Over the course of a month, Bratus and a coauthor surveyed 500 men who were visiting their family doctor. The men filled out a questionnaire with just two questions: “Does sexual activity represent an important part of your life at this time of your life?” and “If you ever in your life suffered from erectile dysfunction (impotence), would you want to get it treated?”
In analyzing the men’s responses, the researchers split the patients into three groups based on the reason for their doctor visit and their overall health status. In the first group were 176 men with no underlying illnesses, who had visited their doctor for preventive reasons or short-term issues. They typically talked to their doctor about respiratory infections, backaches, urinary tract infections and gastrointestinal problems. Their average age was 50.
The second group, with “mild underlying disease,” included 244 men who visited their doctor due to existing chronic illnesses but didn’t have serious complications. They typically talked to their doctor about hypertension, diabetes, depression, anxiety and heart disease. Their average age was 60.
The third group, with “severe chronic or malignant illnesses,” included 66 men who typically had some form of cancer or had chronic obstructive pulmonary disease. Their average age was 62.
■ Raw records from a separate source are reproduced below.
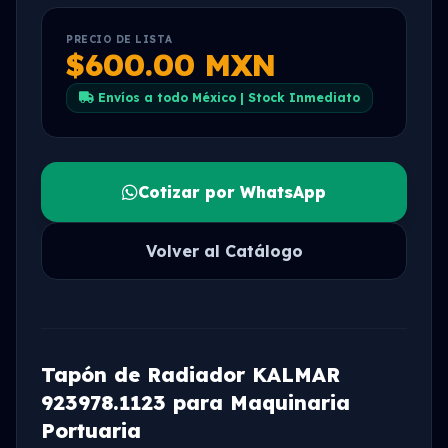
PRECIO DE LISTA
$600.00 MXN
Envíos a todo México | Stock Inmediato
Cotizar por WhatsApp
Volver al Catálogo
Tapón de Radiador KALMAR
923978.1123 para Maquinaria
Portuaria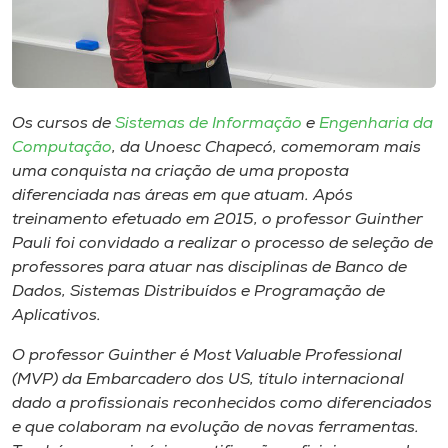
Museu
Unoesc
Store
Os cursos de
Sistemas de Informação
e
Engenharia da
Computação
, da Unoesc Chapecó, comemoram mais
uma conquista na criação de uma proposta
Selecione
diferenciada nas áreas em que atuam. Após
o idioma
treinamento efetuado em 2015, o professor Guinther
Pauli foi convidado a realizar o processo de seleção de
professores para atuar nas disciplinas de Banco de
Dados, Sistemas Distribuídos e Programação de
A+
Aplicativos.
A-
O professor Guinther é
Most Valuable Professional
(MVP) da
Embarcadero dos US
, título internacional
dado a profissionais reconhecidos como diferenciados
e que colaboram na evolução de novas ferramentas.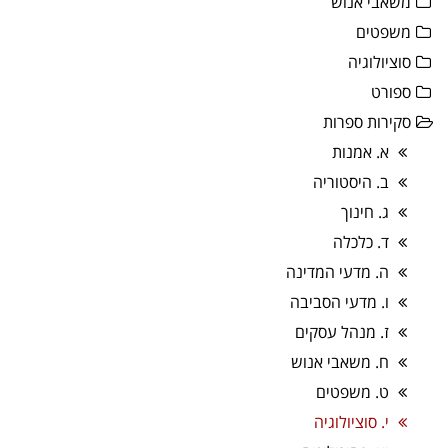
משאבי אנוש
משפטים
סוציולוגיה
ספורט
סקירות ספרות
א. אמנות
ב. היסטוריה
ג. חינוך
ד. כלכלה
ה. מדעי המדינה
ו. מדעי הסביבה
ז. מנהל עסקים
ח. משאבי אנוש
ט. משפטים
י. סוציולוגיה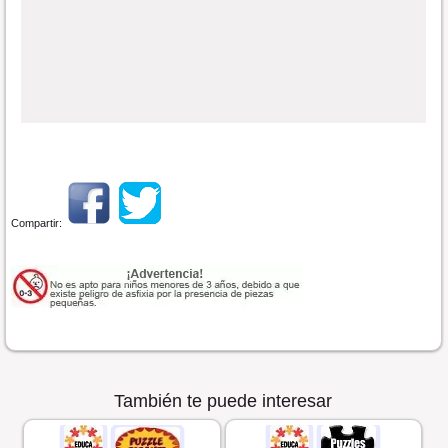
Compartir:
También te puede interesar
Overall, the research team found that more than 90 percent of the healthy men said sex was an important part of their wellbeing, while about 80 percent of men with mild underlying illness said this and for men with serious illness, it was closer to 70 percent.
Similarly, close to 90 percent of men who were healthy or mildly ill said they would seek treatment for erectile dysfunction, while just 70 percent of the seriously ill men said this.
“Sexual function is important to people but patient-provider communication about sex is often lacking,” said Kathryn Flynn of the Medical College of Wisconsin in Milwaukee, who wasn’t involved in the study.
Flynn said results similar to the Slovenian study have been found in the U.S., including the fact that many patients with serious illnesses such as cancer don’t discuss sexual problems with their healthcare providers.
“Even though there are psychological and medical treatments available to address erectile dysfunction (and other aspects of sexual dysfunction), patients often aren’t receiving them,” she told Reuters Health by email.
In Slovenia, the study authors are developing better ways for oncologists to talk to patients about sexuality and sexual dysfunction, Bratus said. He is also part of a new 26-country European Sexual Medicine Network created by the European Cooperation in Science and Technology funding organization.
“Our message to men who suffer from erectile dysfunction is that this is just a disease like any other,” he said. “There is no need to be ashamed of it, and we strongly advise them to talk about it with their doctors since there are many ways of getting help and improving sexual life.”